-- Work to complete --
Would you give all of the records again, exactly as they read?

┌──

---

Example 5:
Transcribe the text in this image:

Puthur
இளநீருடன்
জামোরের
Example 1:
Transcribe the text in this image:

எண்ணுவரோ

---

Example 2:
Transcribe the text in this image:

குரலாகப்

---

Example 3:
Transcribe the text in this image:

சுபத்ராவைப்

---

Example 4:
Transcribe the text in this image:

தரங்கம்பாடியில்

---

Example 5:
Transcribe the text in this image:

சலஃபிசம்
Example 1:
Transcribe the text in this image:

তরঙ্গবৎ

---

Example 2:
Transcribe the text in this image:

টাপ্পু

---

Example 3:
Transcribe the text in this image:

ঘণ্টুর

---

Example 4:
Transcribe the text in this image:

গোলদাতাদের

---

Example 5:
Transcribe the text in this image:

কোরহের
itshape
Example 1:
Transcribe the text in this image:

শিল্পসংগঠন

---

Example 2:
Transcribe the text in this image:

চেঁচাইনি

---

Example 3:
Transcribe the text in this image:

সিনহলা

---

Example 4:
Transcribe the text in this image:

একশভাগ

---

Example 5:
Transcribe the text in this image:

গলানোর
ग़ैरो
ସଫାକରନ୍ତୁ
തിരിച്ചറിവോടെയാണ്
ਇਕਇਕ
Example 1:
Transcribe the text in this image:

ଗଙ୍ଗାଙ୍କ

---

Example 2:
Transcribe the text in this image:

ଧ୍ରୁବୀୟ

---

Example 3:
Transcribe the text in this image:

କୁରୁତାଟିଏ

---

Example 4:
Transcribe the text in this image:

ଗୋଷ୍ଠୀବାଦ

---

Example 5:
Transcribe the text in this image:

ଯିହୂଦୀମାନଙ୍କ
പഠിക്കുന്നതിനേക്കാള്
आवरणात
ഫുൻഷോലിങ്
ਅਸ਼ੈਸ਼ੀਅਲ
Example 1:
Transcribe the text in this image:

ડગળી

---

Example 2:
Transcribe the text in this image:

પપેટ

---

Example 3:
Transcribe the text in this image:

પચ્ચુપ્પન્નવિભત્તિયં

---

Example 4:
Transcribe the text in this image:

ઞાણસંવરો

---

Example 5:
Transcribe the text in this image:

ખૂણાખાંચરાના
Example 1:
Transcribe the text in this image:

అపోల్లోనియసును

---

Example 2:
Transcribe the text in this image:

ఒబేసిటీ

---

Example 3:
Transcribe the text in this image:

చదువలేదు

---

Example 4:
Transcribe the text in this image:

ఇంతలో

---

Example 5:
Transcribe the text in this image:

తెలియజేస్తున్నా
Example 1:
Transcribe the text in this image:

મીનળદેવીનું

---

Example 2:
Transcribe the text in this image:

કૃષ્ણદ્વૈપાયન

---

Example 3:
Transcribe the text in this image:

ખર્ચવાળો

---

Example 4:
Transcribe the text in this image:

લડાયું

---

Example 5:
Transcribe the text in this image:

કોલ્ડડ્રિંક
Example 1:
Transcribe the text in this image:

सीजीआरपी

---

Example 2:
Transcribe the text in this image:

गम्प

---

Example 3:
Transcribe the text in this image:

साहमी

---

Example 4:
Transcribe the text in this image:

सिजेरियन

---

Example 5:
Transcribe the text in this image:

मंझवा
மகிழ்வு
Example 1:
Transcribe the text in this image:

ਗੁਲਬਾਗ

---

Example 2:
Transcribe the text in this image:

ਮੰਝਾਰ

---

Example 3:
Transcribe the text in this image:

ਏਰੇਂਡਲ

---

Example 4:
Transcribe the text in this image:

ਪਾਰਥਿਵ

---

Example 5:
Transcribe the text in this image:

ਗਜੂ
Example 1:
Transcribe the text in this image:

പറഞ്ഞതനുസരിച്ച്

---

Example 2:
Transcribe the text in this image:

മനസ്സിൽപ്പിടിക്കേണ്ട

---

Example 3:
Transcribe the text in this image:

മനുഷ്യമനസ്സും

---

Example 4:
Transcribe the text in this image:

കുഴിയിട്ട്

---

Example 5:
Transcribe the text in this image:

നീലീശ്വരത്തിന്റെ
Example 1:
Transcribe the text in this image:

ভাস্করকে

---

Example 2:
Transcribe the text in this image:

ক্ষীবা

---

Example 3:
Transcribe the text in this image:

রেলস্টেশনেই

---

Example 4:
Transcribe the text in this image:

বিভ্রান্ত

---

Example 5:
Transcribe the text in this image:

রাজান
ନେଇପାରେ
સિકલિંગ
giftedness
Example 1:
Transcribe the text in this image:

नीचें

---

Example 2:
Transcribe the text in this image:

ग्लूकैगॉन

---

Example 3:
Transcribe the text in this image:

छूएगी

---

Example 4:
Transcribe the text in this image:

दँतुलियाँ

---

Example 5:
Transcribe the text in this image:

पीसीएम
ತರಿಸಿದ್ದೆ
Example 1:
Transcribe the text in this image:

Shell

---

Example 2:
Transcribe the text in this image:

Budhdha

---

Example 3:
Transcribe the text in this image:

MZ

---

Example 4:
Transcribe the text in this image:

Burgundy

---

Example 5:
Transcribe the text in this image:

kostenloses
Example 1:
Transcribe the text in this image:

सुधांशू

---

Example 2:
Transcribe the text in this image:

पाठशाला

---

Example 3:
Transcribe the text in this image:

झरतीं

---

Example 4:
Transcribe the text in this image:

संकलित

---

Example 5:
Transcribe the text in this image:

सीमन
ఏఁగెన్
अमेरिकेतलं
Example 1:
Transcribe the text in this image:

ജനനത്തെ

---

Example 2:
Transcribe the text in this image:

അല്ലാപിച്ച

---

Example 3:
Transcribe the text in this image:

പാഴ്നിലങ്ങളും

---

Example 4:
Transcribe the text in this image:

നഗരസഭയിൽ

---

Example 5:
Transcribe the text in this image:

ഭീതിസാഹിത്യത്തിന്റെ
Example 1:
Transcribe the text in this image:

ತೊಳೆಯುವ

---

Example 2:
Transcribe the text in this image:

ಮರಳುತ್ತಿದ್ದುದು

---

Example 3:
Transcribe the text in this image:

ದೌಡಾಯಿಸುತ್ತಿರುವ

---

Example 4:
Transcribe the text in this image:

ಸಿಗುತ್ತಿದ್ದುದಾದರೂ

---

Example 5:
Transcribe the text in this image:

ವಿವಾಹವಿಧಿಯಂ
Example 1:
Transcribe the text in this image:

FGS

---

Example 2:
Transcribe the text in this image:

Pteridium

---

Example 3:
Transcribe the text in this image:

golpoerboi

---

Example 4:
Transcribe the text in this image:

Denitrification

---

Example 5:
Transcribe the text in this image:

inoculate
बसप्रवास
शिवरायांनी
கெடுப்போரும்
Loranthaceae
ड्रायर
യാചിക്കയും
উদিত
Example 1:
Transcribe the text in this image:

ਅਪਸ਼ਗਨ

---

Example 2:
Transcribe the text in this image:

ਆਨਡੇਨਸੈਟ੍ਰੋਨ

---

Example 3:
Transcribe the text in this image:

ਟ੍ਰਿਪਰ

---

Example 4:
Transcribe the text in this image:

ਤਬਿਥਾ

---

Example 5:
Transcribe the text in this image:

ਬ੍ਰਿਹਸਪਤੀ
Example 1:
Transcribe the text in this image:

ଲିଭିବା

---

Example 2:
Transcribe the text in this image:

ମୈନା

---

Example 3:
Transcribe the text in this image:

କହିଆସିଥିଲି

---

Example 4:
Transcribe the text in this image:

└──

-- Response below --
---

Example 5:
Transcribe the text in this image:

Puthur
இளநீருடன்
জামোরের
Example 1:
Transcribe the text in this image:

எண்ணுவரோ

---

Example 2:
Transcribe the text in this image:

குரலாகப்

---

Example 3:
Transcribe the text in this image:

சுபத்ராவைப்

---

Example 4:
Transcribe the text in this image:

தரங்கம்பாடியில்

---

Example 5:
Transcribe the text in this image:

சலஃபிசம்
Example 1:
Transcribe the text in this image:

তরঙ্গবৎ

---

Example 2:
Transcribe the text in this image:

টাপ্পু

---

Example 3:
Transcribe the text in this image:

ঘণ্টুর

---

Example 4:
Transcribe the text in this image:

গোলদাতাদের

---

Example 5:
Transcribe the text in this image:

কোরহের
itshape
Example 1:
Transcribe the text in this image:

শিল্পসংগঠন

---

Example 2:
Transcribe the text in this image:

চেঁচাইনি

---

Example 3:
Transcribe the text in this image:

সিনহলা

---

Example 4:
Transcribe the text in this image:

একশভাগ

---

Example 5:
Transcribe the text in this image:

গলানোর
ग़ैरो
ସଫାକରନ୍ତୁ
തിരിച്ചറിവോടെയാണ്
ਇਕਇਕ
Example 1:
Transcribe the text in this image:

ଗଙ୍ଗାଙ୍କ

---

Example 2:
Transcribe the text in this image:

ଧ୍ରୁବୀୟ

---

Example 3:
Transcribe the text in this image:

କୁରୁତାଟିଏ

---

Example 4:
Transcribe the text in this image:

ଗୋଷ୍ଠୀବାଦ

---

Example 5:
Transcribe the text in this image:

ଯିହୂଦୀମାନଙ୍କ
പഠിക്കുന്നതിനേക്കാള്
आवरणात
ഫുൻഷോലിങ്
ਅਸ਼ੈਸ਼ੀਅਲ
Example 1:
Transcribe the text in this image:

ડગળી

---

Example 2:
Transcribe the text in this image:

પપેટ

---

Example 3:
Transcribe the text in this image:

પચ્ચુપ્પન્નવિભત્તિયં

---

Example 4:
Transcribe the text in this image:

ઞાણસંવરો

---

Example 5:
Transcribe the text in this image:

ખૂણાખાંચરાના
Example 1:
Transcribe the text in this image:

అపోల్లోనియసును

---

Example 2:
Transcribe the text in this image:

ఒబేసిటీ

---

Example 3:
Transcribe the text in this image:

చదువలేదు

---

Example 4:
Transcribe the text in this image:

ఇంతలో

---

Example 5:
Transcribe the text in this image:

తెలియజేస్తున్నా
Example 1:
Transcribe the text in this image:

મીનળદેવીનું

---

Example 2:
Transcribe the text in this image:

કૃષ્ણદ્વૈપાયન

---

Example 3:
Transcribe the text in this image:

ખર્ચવાળો

---

Example 4:
Transcribe the text in this image:

લડાયું

---

Example 5:
Transcribe the text in this image:

કોલ્ડડ્રિંક
Example 1:
Transcribe the text in this image:

सीजीआरपी

---

Example 2:
Transcribe the text in this image:

गम्प

---

Example 3:
Transcribe the text in this image:

साहमी

---

Example 4:
Transcribe the text in this image:

सिजेरियन

---

Example 5:
Transcribe the text in this image:

मंझवा
மகிழ்வு
Example 1:
Transcribe the text in this image:

ਗੁਲਬਾਗ

---

Example 2:
Transcribe the text in this image:

ਮੰਝਾਰ

---

Example 3:
Transcribe the text in this image:

ਏਰੇਂਡਲ

---

Example 4:
Transcribe the text in this image:

ਪਾਰਥਿਵ

---

Example 5:
Transcribe the text in this image:

ਗਜੂ
Example 1:
Transcribe the text in this image:

പറഞ്ഞതനുസരിച്ച്

---

Example 2:
Transcribe the text in this image:

മനസ്സിൽപ്പിടിക്കേണ്ട

---

Example 3:
Transcribe the text in this image:

മനുഷ്യമനസ്സും

---

Example 4:
Transcribe the text in this image:

കുഴിയിട്ട്

---

Example 5:
Transcribe the text in this image:

നീലീശ്വരത്തിന്റെ
Example 1:
Transcribe the text in this image:

ভাস্করকে

---

Example 2:
Transcribe the text in this image:

ক্ষীবা

---

Example 3:
Transcribe the text in this image:

রেলস্টেশনেই

---

Example 4:
Transcribe the text in this image:

বিভ্রান্ত

---

Example 5:
Transcribe the text in this image:

রাজান
ନେଇପାରେ
સિકલિંગ
giftedness
Example 1:
Transcribe the text in this image:

नीचें

---

Example 2:
Transcribe the text in this image:

ग्लूकैगॉन

---

Example 3:
Transcribe the text in this image:

छूएगी

---

Example 4:
Transcribe the text in this image:

दँतुलियाँ

---

Example 5:
Transcribe the text in this image:

पीसीएम
ತರಿಸಿದ್ದೆ
Example 1:
Transcribe the text in this image:

Shell

---

Example 2:
Transcribe the text in this image:

Budhdha

---

Example 3:
Transcribe the text in this image:

MZ

---

Example 4:
Transcribe the text in this image:

Burgundy

---

Example 5:
Transcribe the text in this image:

kostenloses
Example 1:
Transcribe the text in this image:

सुधांशू

---

Example 2:
Transcribe the text in this image:

पाठशाला

---

Example 3:
Transcribe the text in this image:

झरतीं

---

Example 4:
Transcribe the text in this image:

संकलित

---

Example 5:
Transcribe the text in this image:

सीमन
ఏఁగెన్
अमेरिकेतलं
Example 1:
Transcribe the text in this image:

ജനനത്തെ

---

Example 2:
Transcribe the text in this image:

അല്ലാപിച്ച

---

Example 3:
Transcribe the text in this image:

പാഴ്നിലങ്ങളും

---

Example 4:
Transcribe the text in this image:

നഗരസഭയിൽ

---

Example 5:
Transcribe the text in this image:

ഭീതിസാഹിത്യത്തിന്റെ
Example 1:
Transcribe the text in this image:

ತೊಳೆಯುವ

---

Example 2:
Transcribe the text in this image:

ಮರಳುತ್ತಿದ್ದುದು

---

Example 3:
Transcribe the text in this image:

ದೌಡಾಯಿಸುತ್ತಿರುವ

---

Example 4:
Transcribe the text in this image:

ಸಿಗುತ್ತಿದ್ದುದಾದರೂ

---

Example 5:
Transcribe the text in this image:

ವಿವಾಹವಿಧಿಯಂ
Example 1:
Transcribe the text in this image:

FGS

---

Example 2:
Transcribe the text in this image:

Pteridium

---

Example 3:
Transcribe the text in this image:

golpoerboi

---

Example 4:
Transcribe the text in this image:

Denitrification

---

Example 5:
Transcribe the text in this image:

inoculate
बसप्रवास
शिवरायांनी
கெடுப்போரும்
Loranthaceae
ड्रायर
യാചിക്കയും
উদিত
Example 1:
Transcribe the text in this image:

ਅਪਸ਼ਗਨ

---

Example 2:
Transcribe the text in this image:

ਆਨਡੇਨਸੈਟ੍ਰੋਨ

---

Example 3:
Transcribe the text in this image:

ਟ੍ਰਿਪਰ

---

Example 4:
Transcribe the text in this image:

ਤਬਿਥਾ

---

Example 5:
Transcribe the text in this image:

ਬ੍ਰਿਹਸਪਤੀ
Example 1:
Transcribe the text in this image:

ଲିଭିବା

---

Example 2:
Transcribe the text in this image:

ମୈନା

---

Example 3:
Transcribe the text in this image:

କହିଆସିଥିଲି

---

Example 4:
Transcribe the text in this image:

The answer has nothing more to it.